Préparation à la culture des greffons, dans le bioréacteur avec milieu de culture (rouge) (crédits J. Duisit/UCL)
Mise en place dans un incubateur stérile pour maturation (crédits J. Duisit/UCL)
Un bioréacteur par organe
Suite à ces essais concluants sur l’oreille, le chercheur s’intéresse maintenant à la lèvre. Celle-ci amène une complication de plus : il faut qu’elle soit capable de bouger lorsque le muscle est sollicité. « Il faut donc que nous mettions au point un bioréacteur qui soit capable de mimer les mouvements de contractions des muscles de la lèvre afin que le greffon soit rapidement fonctionnel après la greffe. Idéalement, il faudrait inventer un bioréacteur par organe afin que l’organe concerné soit soumis aux mêmes conditions que lorsqu’il est dans l’organisme. »
Injection de cellules souches dans une matrice de lèvre (crédits J. Duisit/UCL)
Dernier volet ? L’os !
Lorsque ses travaux sur la lèvre seront terminés, Jérôme Duisit s’attaquera au dernier volet : l’os.
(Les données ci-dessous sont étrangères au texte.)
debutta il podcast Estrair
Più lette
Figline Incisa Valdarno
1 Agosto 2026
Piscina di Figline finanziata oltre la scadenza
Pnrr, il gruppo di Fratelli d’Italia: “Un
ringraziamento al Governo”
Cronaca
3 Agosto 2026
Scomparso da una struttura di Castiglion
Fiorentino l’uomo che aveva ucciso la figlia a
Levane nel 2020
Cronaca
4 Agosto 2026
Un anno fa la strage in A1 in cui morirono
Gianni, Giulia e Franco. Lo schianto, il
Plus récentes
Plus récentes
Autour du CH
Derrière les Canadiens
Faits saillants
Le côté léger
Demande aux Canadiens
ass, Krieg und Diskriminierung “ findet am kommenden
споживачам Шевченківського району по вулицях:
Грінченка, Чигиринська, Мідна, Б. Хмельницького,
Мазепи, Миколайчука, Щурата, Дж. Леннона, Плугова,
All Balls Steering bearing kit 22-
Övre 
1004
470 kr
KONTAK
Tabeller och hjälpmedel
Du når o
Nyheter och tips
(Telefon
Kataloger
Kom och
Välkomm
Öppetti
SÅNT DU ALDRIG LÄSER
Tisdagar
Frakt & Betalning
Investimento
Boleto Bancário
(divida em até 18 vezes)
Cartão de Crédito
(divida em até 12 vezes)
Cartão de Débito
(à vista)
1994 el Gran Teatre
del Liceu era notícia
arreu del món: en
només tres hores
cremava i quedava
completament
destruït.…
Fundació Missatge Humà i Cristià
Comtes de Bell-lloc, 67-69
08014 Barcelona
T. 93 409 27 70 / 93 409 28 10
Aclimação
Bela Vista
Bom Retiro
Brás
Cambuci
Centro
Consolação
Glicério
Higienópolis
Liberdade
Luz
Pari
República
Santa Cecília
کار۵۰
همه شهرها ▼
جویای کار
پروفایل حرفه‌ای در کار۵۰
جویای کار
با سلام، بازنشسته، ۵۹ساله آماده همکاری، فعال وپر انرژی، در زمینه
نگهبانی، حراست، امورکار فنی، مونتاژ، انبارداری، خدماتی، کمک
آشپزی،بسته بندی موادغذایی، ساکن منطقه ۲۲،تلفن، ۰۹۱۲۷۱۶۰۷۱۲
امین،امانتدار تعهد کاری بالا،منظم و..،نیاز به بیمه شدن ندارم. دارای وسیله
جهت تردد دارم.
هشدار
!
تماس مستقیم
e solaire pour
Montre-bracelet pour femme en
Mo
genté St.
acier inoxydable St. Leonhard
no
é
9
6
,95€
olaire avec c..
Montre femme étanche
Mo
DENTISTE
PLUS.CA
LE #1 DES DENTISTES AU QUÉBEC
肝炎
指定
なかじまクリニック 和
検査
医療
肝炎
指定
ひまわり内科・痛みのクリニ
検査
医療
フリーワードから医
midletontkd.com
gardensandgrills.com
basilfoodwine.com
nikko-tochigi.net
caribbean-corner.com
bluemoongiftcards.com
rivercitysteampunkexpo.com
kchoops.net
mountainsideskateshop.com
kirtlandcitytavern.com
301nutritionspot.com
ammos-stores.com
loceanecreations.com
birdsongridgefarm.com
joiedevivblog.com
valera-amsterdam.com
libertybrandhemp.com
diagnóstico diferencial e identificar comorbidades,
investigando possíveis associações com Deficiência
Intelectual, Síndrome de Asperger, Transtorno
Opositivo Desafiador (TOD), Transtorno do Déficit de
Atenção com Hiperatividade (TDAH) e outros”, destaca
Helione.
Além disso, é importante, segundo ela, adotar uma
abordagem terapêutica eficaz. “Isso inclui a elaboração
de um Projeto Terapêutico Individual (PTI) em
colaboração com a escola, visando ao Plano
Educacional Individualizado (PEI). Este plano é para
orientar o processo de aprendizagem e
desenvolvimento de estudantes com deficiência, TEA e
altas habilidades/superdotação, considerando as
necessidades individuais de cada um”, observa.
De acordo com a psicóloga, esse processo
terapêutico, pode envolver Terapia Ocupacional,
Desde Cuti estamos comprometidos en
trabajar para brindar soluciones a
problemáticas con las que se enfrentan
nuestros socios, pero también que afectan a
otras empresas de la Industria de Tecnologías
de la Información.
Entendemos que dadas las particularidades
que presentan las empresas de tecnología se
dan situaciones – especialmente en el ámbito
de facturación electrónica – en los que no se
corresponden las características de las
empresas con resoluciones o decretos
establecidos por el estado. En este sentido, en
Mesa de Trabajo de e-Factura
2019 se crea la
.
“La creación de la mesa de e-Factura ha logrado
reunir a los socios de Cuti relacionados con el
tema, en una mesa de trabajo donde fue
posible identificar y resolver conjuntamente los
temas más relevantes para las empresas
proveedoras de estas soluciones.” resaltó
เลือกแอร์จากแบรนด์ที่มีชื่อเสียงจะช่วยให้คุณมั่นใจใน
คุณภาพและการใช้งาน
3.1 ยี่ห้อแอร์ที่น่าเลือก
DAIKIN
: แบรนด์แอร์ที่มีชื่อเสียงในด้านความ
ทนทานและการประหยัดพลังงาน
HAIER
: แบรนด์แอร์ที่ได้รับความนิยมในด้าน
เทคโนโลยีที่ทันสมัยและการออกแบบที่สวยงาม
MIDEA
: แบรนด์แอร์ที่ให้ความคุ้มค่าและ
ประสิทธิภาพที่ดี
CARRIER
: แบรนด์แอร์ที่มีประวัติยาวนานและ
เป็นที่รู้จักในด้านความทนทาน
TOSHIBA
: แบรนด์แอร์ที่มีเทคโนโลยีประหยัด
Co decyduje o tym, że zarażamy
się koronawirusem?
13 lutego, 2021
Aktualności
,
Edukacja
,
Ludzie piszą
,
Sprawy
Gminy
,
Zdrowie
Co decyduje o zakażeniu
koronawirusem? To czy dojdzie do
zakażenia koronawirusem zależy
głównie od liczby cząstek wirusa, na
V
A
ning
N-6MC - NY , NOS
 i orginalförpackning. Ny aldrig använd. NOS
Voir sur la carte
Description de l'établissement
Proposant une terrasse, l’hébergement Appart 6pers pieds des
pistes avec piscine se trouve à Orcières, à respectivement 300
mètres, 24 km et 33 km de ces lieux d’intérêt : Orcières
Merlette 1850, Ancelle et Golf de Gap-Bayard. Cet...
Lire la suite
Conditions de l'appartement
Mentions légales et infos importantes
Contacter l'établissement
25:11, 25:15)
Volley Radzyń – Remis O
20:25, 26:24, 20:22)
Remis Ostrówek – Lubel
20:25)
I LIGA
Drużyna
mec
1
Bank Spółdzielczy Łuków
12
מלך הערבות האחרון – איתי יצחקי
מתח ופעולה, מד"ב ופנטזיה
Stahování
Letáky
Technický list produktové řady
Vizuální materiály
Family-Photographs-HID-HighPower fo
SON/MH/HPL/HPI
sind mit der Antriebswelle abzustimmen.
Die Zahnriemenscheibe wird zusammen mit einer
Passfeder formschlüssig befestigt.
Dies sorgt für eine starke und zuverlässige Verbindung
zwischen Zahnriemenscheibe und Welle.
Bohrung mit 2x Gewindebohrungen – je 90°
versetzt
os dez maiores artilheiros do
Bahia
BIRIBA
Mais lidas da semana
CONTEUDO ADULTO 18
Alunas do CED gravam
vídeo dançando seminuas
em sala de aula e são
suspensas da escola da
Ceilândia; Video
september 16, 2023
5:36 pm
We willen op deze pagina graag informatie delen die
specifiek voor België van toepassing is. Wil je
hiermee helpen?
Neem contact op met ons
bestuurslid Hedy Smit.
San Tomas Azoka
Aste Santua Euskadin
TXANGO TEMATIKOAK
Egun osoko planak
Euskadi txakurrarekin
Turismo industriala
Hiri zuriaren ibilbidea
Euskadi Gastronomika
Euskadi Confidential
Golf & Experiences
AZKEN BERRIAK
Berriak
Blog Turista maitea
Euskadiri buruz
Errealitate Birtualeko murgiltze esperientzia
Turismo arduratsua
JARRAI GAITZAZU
C’est-à-dire la greffe d’un doigt. « Si nous arrivons à appliquer cette technique au doigt, il sera possible de greffer toute autre structure composée d’os, de tendons et d’articulations. Ce projet est vraiment novateur et ouvre des perspectives encourageantes de reconstructions chirurgicales pour les personnes ne pouvant bénéficier aujourd’hui d’une allogreffe de membre. Par ailleurs, elle permettrait de contourner l’obstacle majeur rencontré par les allogreffes : le manque de disponibilité de donneur compatibles. »
Un greffon sur-mesure ?
Malgré le caractère enthousiasmant de ce projet, il faut être réaliste, même si des perspectives thérapeutiques révolutionnaires s’ouvriront pour les patients, les médecins resteront confrontés à deux problèmes majeurs : le besoin important de donneur et le respect des spécificités propres à l’individu. Quand il s’agit d’une greffe de visage, il est essentiel que le greffon respecte l’identité morphologique du receveur. « Pour pallier cela, on pourrait imaginer l’élaboration d’une matrice entièrement synthétique en trois dimensions à l’image du receveur sur laquelle viendraient s’associer ses cellules. À la clé : un greffon sur-mesure ! Mais de nombreux obstacles restent à franchir pour y arriver », conclut prudemment Jérôme Duisit.
Elise Dubuisson
Coup d'oeil sur la bio de Jérôme Duisit
2004 : Docteur en Chirurgie Dentaire (Université Claude Bernard Lyon)
2010 : Docteur en Médecine (UCL)
2010 : Médecin-assistant Candidat Spécialiste en Chirurgie Plastique et Reconstructrice (UCL)
2013-2017 : Doctorat en Sciences (UCL) soutenu par la Fondation Saint-Luc, le Fonds Spécial de la Recherche (UCL) et le Fonds Dr Gaëtan Lagneaux.